▸ **Using the information**
a – Answer these questions using the AI setup transcript below:
(i) What is essentially the only item on the AI menu in a fresh copy of QUILL?
(ii) How many undo steps does an accepted AI change count as?
(iii) Through what does the most private option run a model on your own computer?
b – Take the AI setup transcript further, starting after its last line.

25: Setting Up AI - transcript
Liam: The QUILL Cast, episode twenty-five, and welcome to part five: artificial intelligence, QUILL style. I'm Liam. Before any feature, today is about the foundations: setup, the free paths, and the rules that make AI trustworthy here.
Jessica: I'm Jessica. The three rules first, they govern everything in this part. Rule one: AI is off until you turn it on. Fresh QUILL has an AI menu with essentially one item, Set Up AI, and nothing happens without you. Rule two: you choose who, if anyone, sees your words. Rule three, the big one: AI never changes your document silently. Every edit arrives as a preview you accept or reject, and an accepted change is one undo step.
Liam: Rule three deserves a spotlight because it's the whole safety story in one sentence: the AI proposes, you decide, and control Z is always loaded. Everything else is details.
Jessica: Now the wizard: AI menu, Set Up AI. It asks one real question, how do you want this to work, and presents the options with their trade-offs stated plainly, no marketing gloss.
Liam: Option one, most private: a model running on your own computer, via Ollama. No account, no cost, works offline, and nothing you write ever leaves the machine. The wizard helps pick a model sized to your hardware. This is the option for confidential work, and QUILL says so explicitly.

[Collected data entries]
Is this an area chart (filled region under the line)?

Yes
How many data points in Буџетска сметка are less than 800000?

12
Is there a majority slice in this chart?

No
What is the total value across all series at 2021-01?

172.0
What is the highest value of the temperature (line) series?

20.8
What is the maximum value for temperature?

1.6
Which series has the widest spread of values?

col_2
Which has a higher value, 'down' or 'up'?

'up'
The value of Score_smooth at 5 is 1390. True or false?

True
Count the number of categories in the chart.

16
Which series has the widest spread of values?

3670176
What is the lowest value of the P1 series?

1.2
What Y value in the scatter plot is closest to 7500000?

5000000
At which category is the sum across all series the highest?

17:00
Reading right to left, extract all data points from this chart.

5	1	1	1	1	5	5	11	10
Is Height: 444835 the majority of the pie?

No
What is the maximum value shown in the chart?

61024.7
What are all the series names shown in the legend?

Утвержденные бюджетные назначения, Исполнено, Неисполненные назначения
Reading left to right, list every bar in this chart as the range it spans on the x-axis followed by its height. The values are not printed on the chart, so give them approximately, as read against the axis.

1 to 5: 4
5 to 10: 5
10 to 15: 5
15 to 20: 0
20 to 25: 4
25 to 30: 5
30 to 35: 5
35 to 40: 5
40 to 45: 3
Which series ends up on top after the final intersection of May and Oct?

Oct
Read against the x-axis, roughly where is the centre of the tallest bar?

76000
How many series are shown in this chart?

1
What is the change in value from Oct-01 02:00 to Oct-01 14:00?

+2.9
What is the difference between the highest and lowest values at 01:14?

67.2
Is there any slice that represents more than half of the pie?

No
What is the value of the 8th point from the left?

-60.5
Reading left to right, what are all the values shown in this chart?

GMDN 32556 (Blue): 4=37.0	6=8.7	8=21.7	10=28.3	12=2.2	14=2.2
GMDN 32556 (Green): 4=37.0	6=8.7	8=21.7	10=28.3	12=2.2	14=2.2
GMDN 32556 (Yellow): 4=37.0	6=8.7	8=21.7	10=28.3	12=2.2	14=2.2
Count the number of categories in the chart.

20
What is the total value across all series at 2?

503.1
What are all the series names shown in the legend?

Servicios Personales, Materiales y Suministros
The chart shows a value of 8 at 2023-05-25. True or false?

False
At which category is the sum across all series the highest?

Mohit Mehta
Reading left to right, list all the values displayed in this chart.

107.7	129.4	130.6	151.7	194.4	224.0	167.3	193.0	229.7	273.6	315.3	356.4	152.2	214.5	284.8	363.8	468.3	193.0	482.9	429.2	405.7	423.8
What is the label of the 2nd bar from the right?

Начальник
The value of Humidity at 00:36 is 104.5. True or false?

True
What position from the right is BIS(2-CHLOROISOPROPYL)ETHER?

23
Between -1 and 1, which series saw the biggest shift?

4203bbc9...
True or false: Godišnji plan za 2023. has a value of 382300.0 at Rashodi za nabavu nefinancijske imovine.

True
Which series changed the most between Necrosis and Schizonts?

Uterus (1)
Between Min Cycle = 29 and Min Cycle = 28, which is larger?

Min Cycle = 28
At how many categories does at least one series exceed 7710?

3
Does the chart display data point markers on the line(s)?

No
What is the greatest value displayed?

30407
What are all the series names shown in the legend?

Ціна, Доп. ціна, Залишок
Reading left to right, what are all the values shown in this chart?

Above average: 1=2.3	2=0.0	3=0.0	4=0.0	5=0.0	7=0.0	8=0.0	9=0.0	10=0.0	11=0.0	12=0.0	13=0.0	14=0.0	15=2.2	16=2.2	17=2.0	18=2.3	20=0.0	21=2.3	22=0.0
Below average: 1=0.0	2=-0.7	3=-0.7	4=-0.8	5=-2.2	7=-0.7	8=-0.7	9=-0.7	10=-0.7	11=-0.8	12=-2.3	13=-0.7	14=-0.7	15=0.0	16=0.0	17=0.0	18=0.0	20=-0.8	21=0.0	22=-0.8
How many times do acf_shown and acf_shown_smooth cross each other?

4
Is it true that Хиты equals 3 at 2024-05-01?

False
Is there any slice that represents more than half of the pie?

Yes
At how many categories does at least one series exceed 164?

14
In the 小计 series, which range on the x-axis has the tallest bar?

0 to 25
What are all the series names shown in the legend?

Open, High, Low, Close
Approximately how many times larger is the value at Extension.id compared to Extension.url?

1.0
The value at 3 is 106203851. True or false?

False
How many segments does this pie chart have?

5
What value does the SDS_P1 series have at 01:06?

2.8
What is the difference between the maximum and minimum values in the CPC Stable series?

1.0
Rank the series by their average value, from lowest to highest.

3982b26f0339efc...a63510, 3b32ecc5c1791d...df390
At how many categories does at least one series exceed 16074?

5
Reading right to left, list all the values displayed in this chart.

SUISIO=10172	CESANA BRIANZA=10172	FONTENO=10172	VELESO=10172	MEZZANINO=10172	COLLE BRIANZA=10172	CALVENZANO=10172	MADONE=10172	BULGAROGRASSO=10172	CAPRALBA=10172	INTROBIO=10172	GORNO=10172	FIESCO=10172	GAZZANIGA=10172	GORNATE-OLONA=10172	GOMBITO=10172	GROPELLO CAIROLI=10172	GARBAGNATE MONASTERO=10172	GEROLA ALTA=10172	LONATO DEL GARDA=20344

▸ **Per-task outputs**
a –
(i) Set Up AI
(ii) One
(iii) Ollama

b –
Jessica: Option two, best free quality: bring your own free key. The wizard leads with OpenRouter's free tier, a Get API Key button opens the exact signup page, and QUILL preselects a strong free writing model. Honesty included: free hosted models can be slower, rate limits apply to your own quota, and the wizard literally reminds you to keep sensitive writing on the local option.
Liam: Option three: paid accounts, OpenAI, Anthropic, Google Gemini, OpenRouter, if you have them, with a model dropdown that can list everything your account offers, no typing model names from memory. And option four, a full citizen of the menu: Not Now. Close the wizard, QUILL remains a complete editor forever. Some of the best QUILL users never set up AI at all, and the product treats that as a valid life.
Jessica: Say it clearly for the back row: you never need to pay to use QUILL's AI. Local is free. The leading hosted path is free. This was a deliberate product decision with a name, free AI for everyone, and it rhymes with QUILL itself being free. Assistive capability gated by subscription is the old world.
Liam: The privacy architecture underneath, briefly, because part seven does it justice. Every network call in the entire application is registered in an internal egress audit with a written justification, and automated gates fail the build if anyone adds an unregistered one. Consent is per-action and specific, QUILL says what's being sent and to whom, in words. Keys live in encrypted credential storage, never plain config. And Safe Mode, from episode two, kills all of it with one flag when you want a guaranteed quiet machine.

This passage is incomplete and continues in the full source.